With an ever increasing amount of cameras, the abundance of video material is driving a new frontier in video analysis. By leveraging the temporal dimension, video analysis models enable a vast amount of impactful use cases from retail consumer analytics to real-time sports monitoring.
At ML6 we’ve noticed an increased interest in time-based video analysis. For years, ML has been applied to videos but it typically remained limited to frame-based techniques. The use of image-based models fails to unlock the true potential of video analytics. However, the limits of what’s possible with frame-based methods is becoming ever so clear. The solution, involving the temporal dimension, unveils new information and opens the doors to a whole range of new possibilities.

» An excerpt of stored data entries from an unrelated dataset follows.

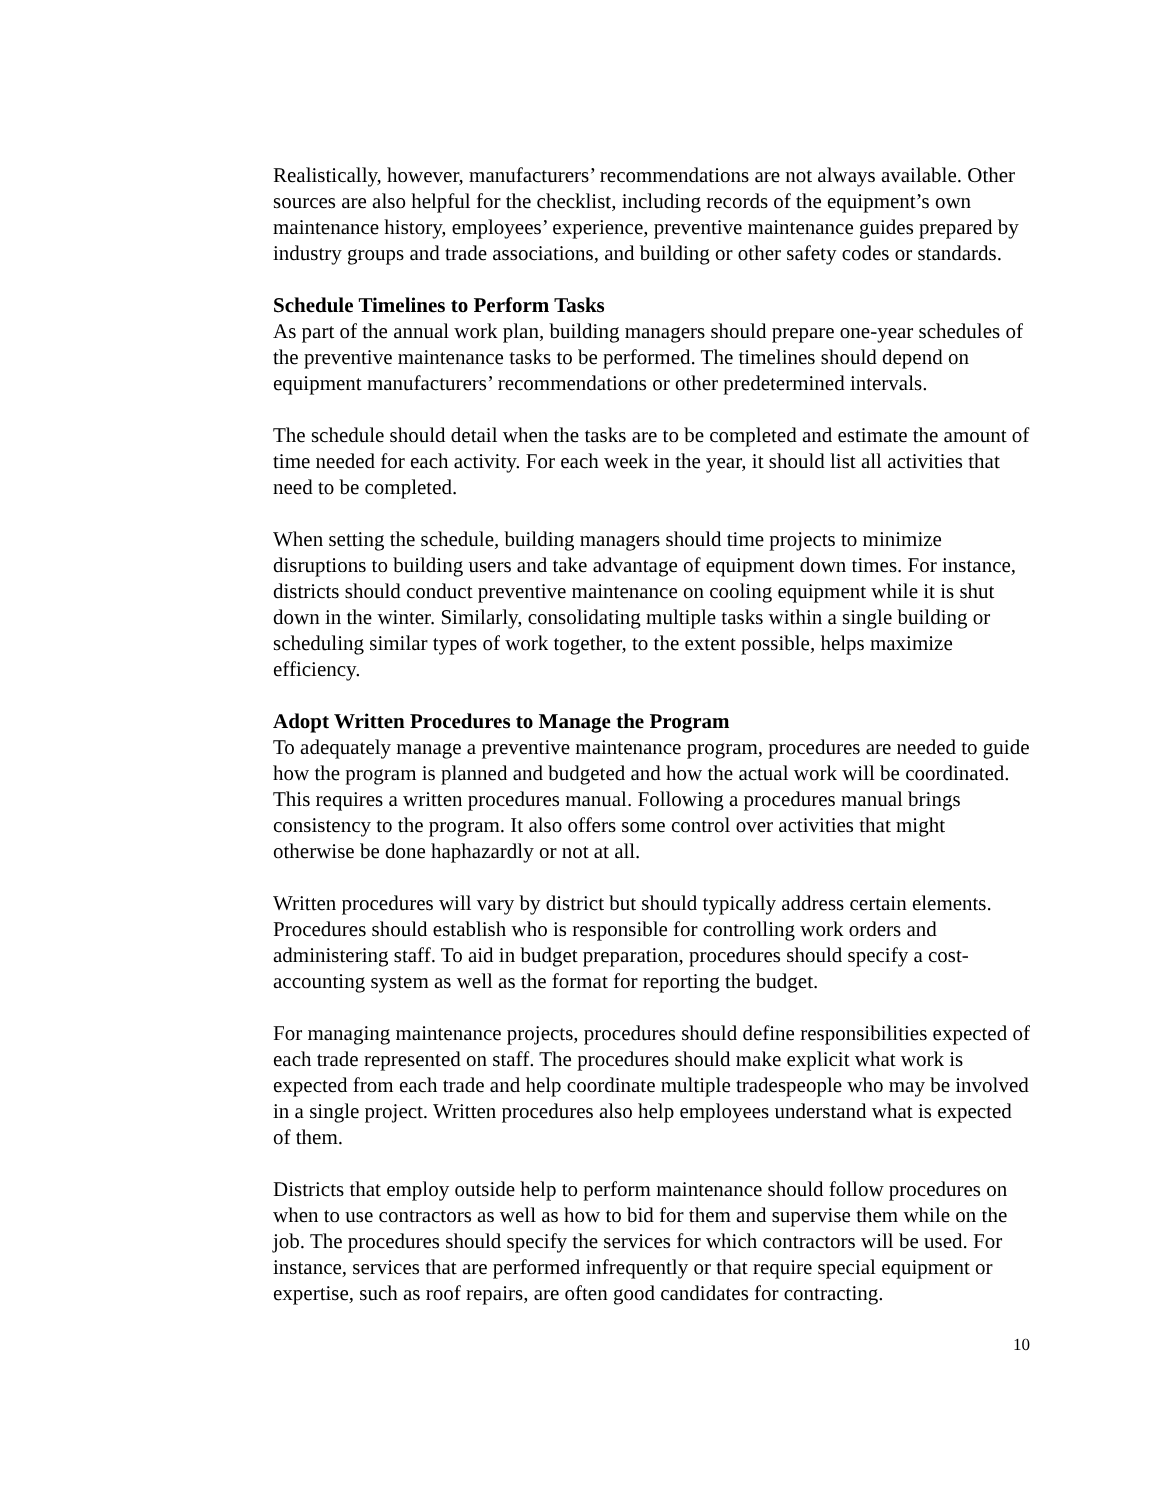Realistically, however, manufacturers’ recommendations are not always available. Other sources are also helpful for the checklist, including records of the equipment’s own maintenance history, employees’ experience, preventive maintenance guides prepared by industry groups and trade associations, and building or other safety codes or standards.
Schedule Timelines to Perform Tasks
As part of the annual work plan, building managers should prepare one-year schedules of the preventive maintenance tasks to be performed. The timelines should depend on equipment manufacturers’ recommendations or other predetermined intervals.
The schedule should detail when the tasks are to be completed and estimate the amount of time needed for each activity. For each week in the year, it should list all activities that need to be completed.
When setting the schedule, building managers should time projects to minimize disruptions to building users and take advantage of equipment down times. For instance, districts should conduct preventive maintenance on cooling equipment while it is shut down in the winter. Similarly, consolidating multiple tasks within a single building or scheduling similar types of work together, to the extent possible, helps maximize efficiency.
Adopt Written Procedures to Manage the Program
To adequately manage a preventive maintenance program, procedures are needed to guide how the program is planned and budgeted and how the actual work will be coordinated. This requires a written procedures manual. Following a procedures manual brings consistency to the program. It also offers some control over activities that might otherwise be done haphazardly or not at all.
Written procedures will vary by district but should typically address certain elements. Procedures should establish who is responsible for controlling work orders and administering staff. To aid in budget preparation, procedures should specify a cost-accounting system as well as the format for reporting the budget.
For managing maintenance projects, procedures should define responsibilities expected of each trade represented on staff. The procedures should make explicit what work is expected from each trade and help coordinate multiple tradespeople who may be involved in a single project. Written procedures also help employees understand what is expected of them.
Districts that employ outside help to perform maintenance should follow procedures on when to use contractors as well as how to bid for them and supervise them while on the job. The procedures should specify the services for which contractors will be used. For instance, services that are performed infrequently or that require special equipment or expertise, such as roof repairs, are often good candidates for contracting.
10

Take the following frame and video for example. The frame on the left seemingly shows two people trying to fix their broken down car. Based on a single frame, it is impossible to determine whether they are truly fixing the car, or trying to steal it. Only by taking the entire context into account, you see that the two people arrive in another car, forcefully open the hood and swiftly leave, all whilst nervously looking around.
A sample stealing video from the UCF Crime dataset. Source: https://www.crcv.ucf.edu/projects/real-world/
This blogpost gives an overview of the most important research areas in video analysis. For each of the following subfields, we present some of the most relevant use cases:
Tracking is one of the most fundamental techniques in the realm of video analytics. In case of a single image, each object is unique and known. As soon as we add the time dimension, we have multiple images, or frames, of the same unique object. The goal of tracking is to associate these sightings of the same object to form a track through time. Depending on the amount of objects and viewpoints, various types of tracking exist. These will be discussed next.
Single object tracking (SOT), also referred to as visual object tracking (VOT), aims to follow a single object throughout a video. A bounding box of the target object in the first frame is given to the tracker. The tracker will then track this object throughout the subsequent frames. There is no need for further object detections after the initial bounding box is given. These types of trackers are called detection-free: they do not rely on a detector. As a result, any type of object can be tracked as there is no dependence on an object detector with a fixed set of classes.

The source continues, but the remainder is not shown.